The members of the Granados sex-trafficking ring followed the script to a T, Hayes says.

For about 10 years, starting in 1998, members of the Granados family romanced young women in their native Mexico, then forced them into prostitution. Some of the women were smuggled into the U.S. and taken to work in an immigrant community in Queens, N.Y., the indictments said.

The sex ring handed out pamphlets in Spanish called "Chica cards" on one of the borough's busiest thoroughfares, advertising a phone number to call for cheap sex.

Ramirez-Grandados, 44, and Granados-Rendon, 28, were integral to the operation, Hayes says.

When federal authorities made arrests in 2011, they found 26 victims, at least one of whom was younger than 14.

Thirteen other members of the organization have been indicted, arrested or convicted, but the two men fled and are probably in the Tenancingo area, Hayes says.
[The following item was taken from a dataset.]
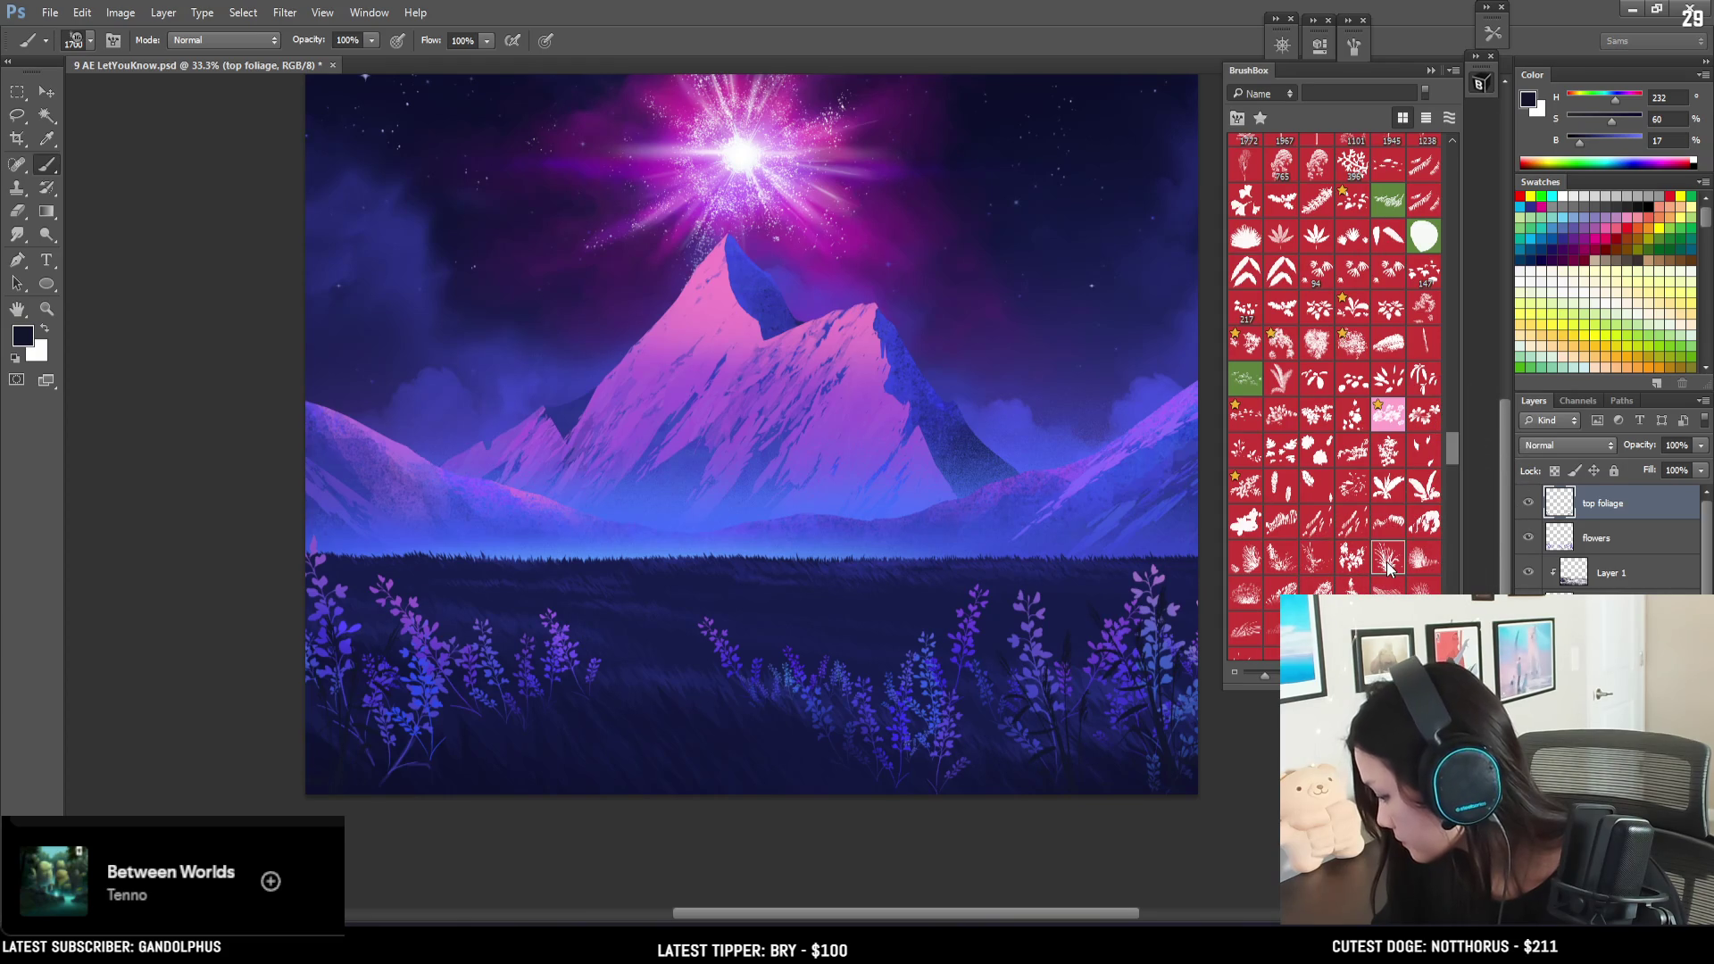
click(1359, 49)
Federal authorities say sex trafficking is one of the town's biggest exports going back to the 1960s. The illicit business makes so much money for families there that town festivals feature elaborately dressed traffickers showing off their prostitutes, Hayes says.

Three Uzbekistan nationals, Sandjar Agzamov, 33, Nodir Yunusov, 28, and Rustamjon Shukurov, 27, are on the ICE list for labor trafficking, which authorities say is harder to detect than sex trafficking.

The three were indicted for what authorities allege was their part in a complicated labor scheme. From 2005 through 2009, the indictments say, they defrauded the government into issuing visas for jobs that didn't exist, then brought more than 40 people into the U.S. from Uzbekistan, the Dominican Republic and the Philippines to clean hotel rooms or work in other low-wage jobs for more than 40 hours a week for as little as $50.

The fugitives were college students in St. Louis and Kansas City, where they met other Uzbekistan nationals and came up with the scheme, according to court records and the federal agents who investigated the case. All told, 11 men have been indicted.

The traffickers charged the workers as much as $5,000 in fees to obtain visas, bring them to the U.S. and find them work.

The traffickers required them to live in apartments the ring leased, charging them up to $350 a month to live with as many as 12 other people, the indictments said. The traffickers drove them to and from work to control their movements.

If the workers complained, the traffickers threatened to cancel their visas and charge them $5,000 to return home.

When federal agents broke up the ring in 2009, they found more than 40 victims working in hotels and factories in Kansas City, St. Louis, Wyoming, Florida and Virginia.

Mark Fox, ICE supervisory special agent in Kansas City, says the traffickers exploited the extreme poverty in developing countries.

"One gentleman, he was a civil engineer and came to work here in housekeeping," he says. "The money is better in housekeeping. ... Five billion people in the world live on less than $2 a day. That's the pool these traffickers were taking from."